When life puts you through hard times, you feel like time stops. And a piece of you can either die there - even though you’re still breathing, still walking, and still smiling - or you can be born again!
I lost my father when I was 16 and had some very challenging years after that. I got disconnected from my mother, barely spoke to friends, and was incapable of living life as it deserved. A part of me had died even though I carried on like society wanted me to carry on.
But was I alive, or did I just have the autopilot on?
It took years to regain balance: a lot of self reflection, some meditation, tons of effort and a pandemic that gave me time to indulge in myself and my creative pursuit. If a part died in 2015, another one was slowly re-born.
I am an independent, happy person today.
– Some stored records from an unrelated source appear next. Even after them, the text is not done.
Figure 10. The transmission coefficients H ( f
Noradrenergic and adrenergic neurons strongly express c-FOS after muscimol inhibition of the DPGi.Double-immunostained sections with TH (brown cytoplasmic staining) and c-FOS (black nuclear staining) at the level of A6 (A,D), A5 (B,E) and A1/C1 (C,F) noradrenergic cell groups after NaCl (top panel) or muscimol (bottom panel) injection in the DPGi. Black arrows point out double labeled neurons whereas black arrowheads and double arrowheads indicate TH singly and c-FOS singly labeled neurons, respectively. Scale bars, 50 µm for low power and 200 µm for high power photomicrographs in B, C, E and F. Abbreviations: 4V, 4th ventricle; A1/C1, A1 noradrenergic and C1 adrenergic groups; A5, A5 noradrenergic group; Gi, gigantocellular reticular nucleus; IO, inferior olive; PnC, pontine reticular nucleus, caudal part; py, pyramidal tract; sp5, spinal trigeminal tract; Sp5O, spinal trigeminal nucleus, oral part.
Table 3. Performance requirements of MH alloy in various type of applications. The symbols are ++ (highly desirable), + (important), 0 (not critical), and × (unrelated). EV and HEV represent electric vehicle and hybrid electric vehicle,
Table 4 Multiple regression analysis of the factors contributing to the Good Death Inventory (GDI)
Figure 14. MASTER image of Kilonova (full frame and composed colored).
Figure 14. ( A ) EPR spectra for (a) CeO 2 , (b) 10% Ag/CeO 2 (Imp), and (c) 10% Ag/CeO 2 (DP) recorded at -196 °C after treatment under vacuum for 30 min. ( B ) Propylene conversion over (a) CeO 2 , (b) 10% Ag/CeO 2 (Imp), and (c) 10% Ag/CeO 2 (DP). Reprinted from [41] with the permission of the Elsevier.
I love what I do every day. I do not have long-term goals, but only the desire to be better each day and live life to the fullest.
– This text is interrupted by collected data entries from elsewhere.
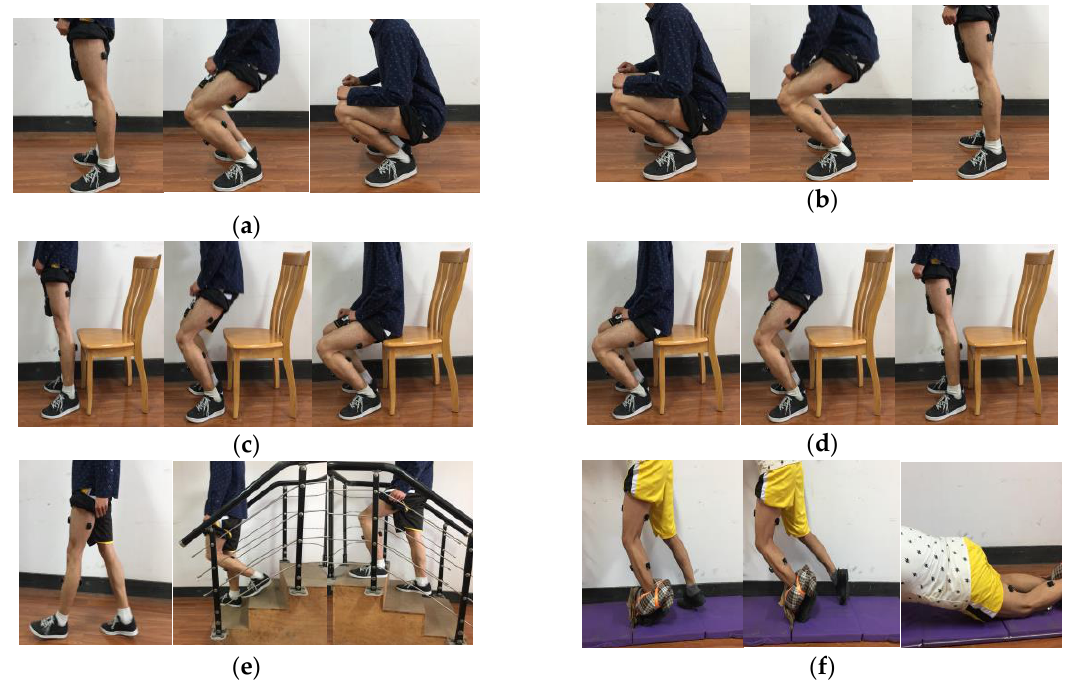
Figure 2. Seven activities of daily living and trip-fall in the experiment. ( a ) stand-to-squat; ( b ) squat-to-stand; ( c ) stand-to-sit ; ( d ) sit-to-stand; ( e ) walking, stair-ascending and stair-descending; ( f ) trip-fall .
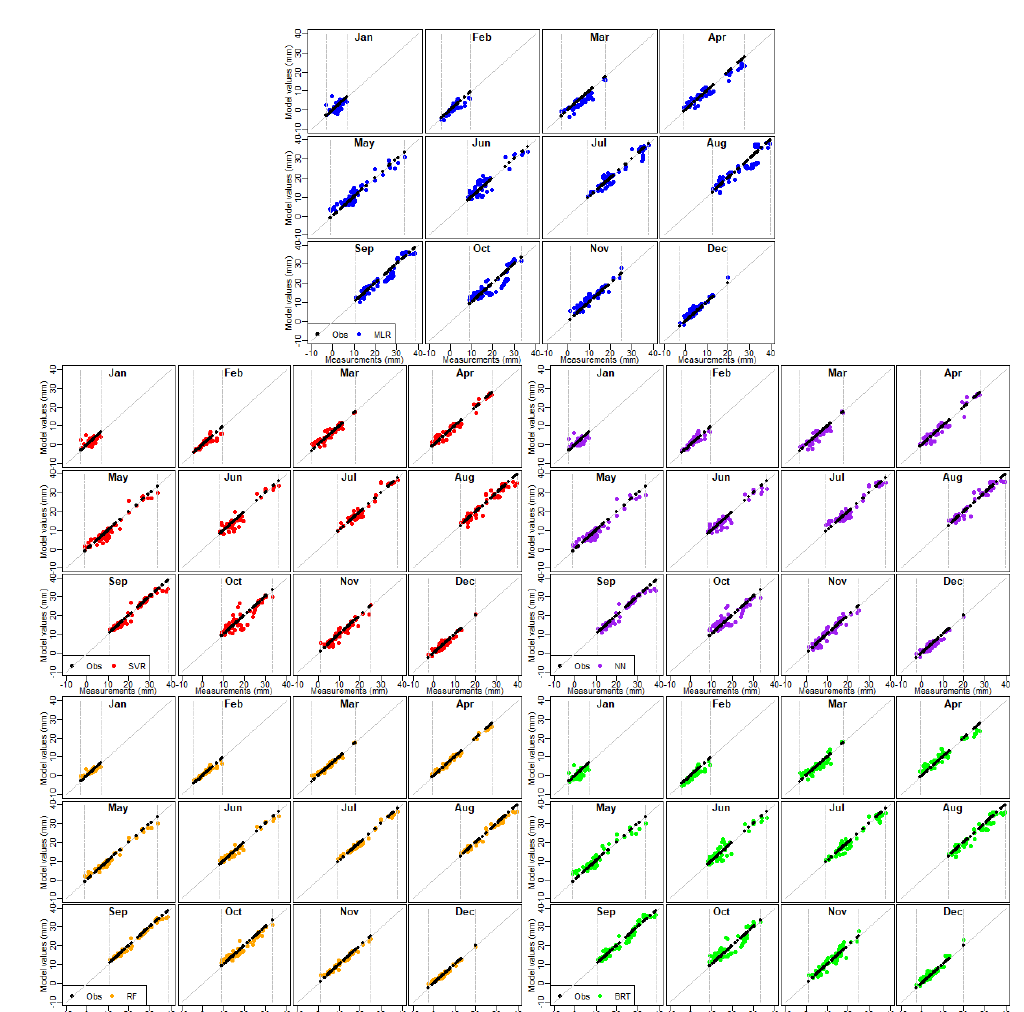
Figure 15. ML model values vs measurements of radial displacements in FP5/5–277.07 m from 2000 to 2014 (training data). The vertical lines are the maximum and minimum measured values obtained during the training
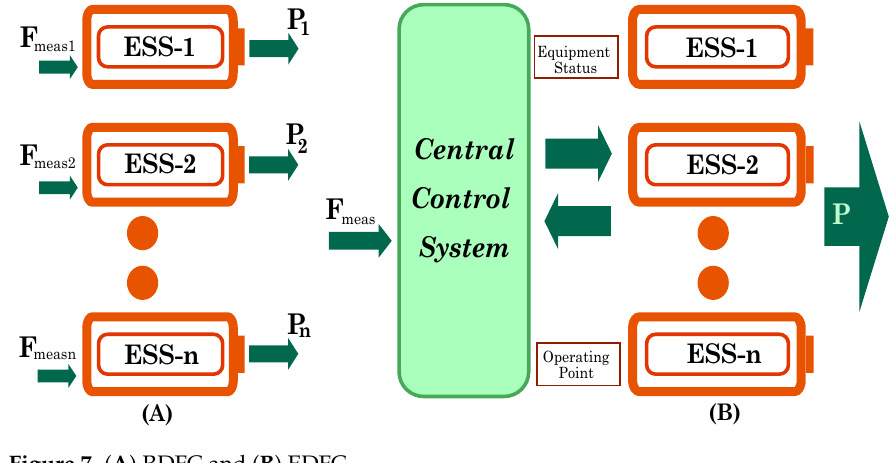
Figure 7. ( A ) RDFC and ( B ) EDFC.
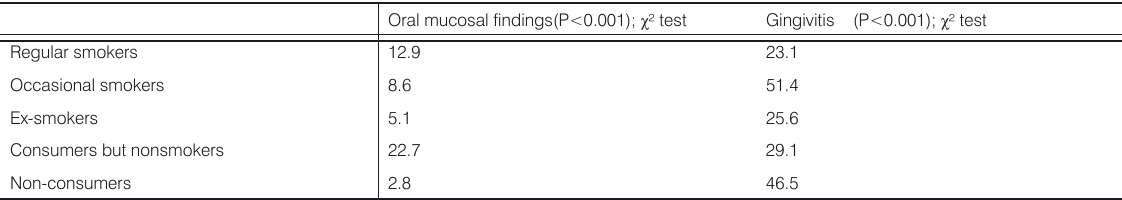
Table 4. Percentage of respondents with oral mucosal findings and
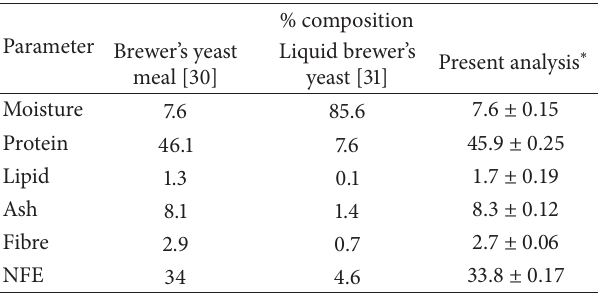
Table 1: The proximate composition of brewer’s yeast slurry (Sac- charomyces cerevisiae)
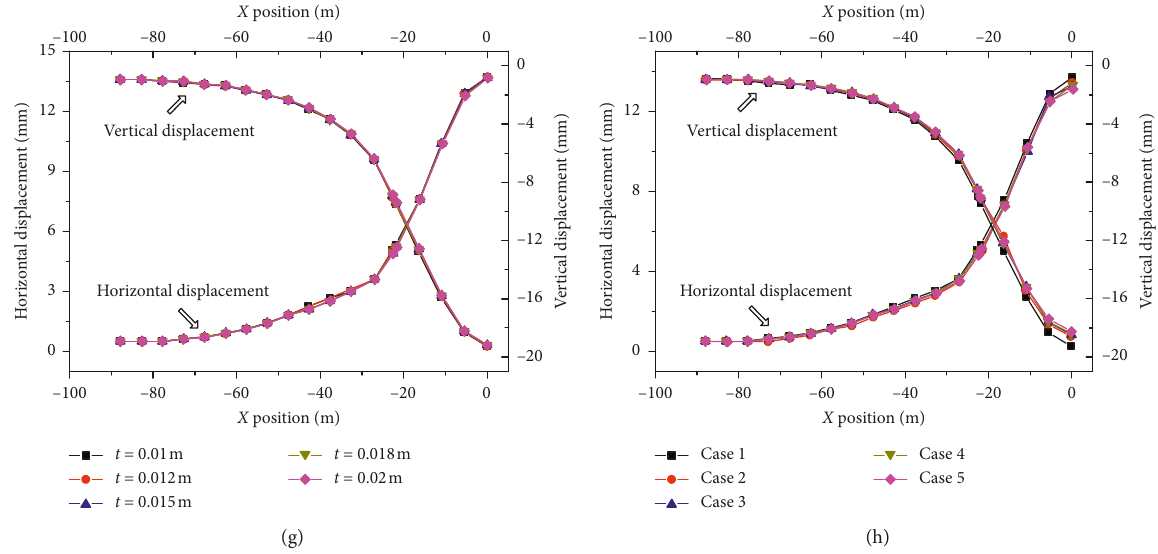
Figure 9: (a) Pipeline displacements on excavating process. (b) Pipeline displacements with different soil properties around the pipeline. (c) Pipeline displacements with different distances away from pit. (d) Pipeline displacements with different pipeline burial depths. (e) Pipeline displacements with different pipeline properties. (f) Pipeline displacements with different pipeline outer diameters. (g) Pipeline dis- placements with different pipeline thicknesses. (h) Pipeline displacements with the coexistence of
I know that I reached this positive view of life early in my 20s because at some point in my life I came across the fact that – life can end, and – yes – you can lose someone you love, and – no – these aren’t things that happen only to other people.
It’s because I’ve seen darkness that I appreciate light so much!
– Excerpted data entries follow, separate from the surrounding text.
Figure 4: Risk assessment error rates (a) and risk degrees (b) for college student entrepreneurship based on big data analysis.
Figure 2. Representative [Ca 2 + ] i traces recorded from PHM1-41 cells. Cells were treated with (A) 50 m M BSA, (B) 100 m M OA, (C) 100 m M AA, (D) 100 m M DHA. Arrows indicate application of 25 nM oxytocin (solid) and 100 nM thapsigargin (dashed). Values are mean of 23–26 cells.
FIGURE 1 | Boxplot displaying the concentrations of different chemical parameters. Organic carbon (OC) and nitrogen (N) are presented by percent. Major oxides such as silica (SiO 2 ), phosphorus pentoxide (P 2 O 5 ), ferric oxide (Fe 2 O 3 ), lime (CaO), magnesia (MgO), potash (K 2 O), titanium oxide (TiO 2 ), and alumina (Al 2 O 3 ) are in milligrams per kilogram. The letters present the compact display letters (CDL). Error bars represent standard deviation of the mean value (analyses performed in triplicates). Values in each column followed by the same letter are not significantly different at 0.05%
I also think that it took me so long to get here because - for years - I haven’t been able to express my feelings, my grief, the fear I had I could lose anyone I loved.
We live in a society where we don’t talk about death or mortality. Why? Because it makes us feel sad? Why shouldn’t it make us appreciate life, reflect on how fortunate we are because we are alive, and we have the possibility of being happy, satisfied, and reaching our goals?
Here is where the idea for the Wish Wall comes from. Death doesn’t need to be a taboo; by thinking about the things you’d like to do before you die - and writing them down - and sharing them- we can start a conversation about mortality. And speaking about it with gratification, distraction, in a way that makes you pause, and thinking about your life (yes! speaking about death and mortality makes us think of life, and its joy).
And sharing with the community brings not only a sense of solidarity but you can also find what truly matters in life. This is how the conversation can become a huge motivator for all of us in this community.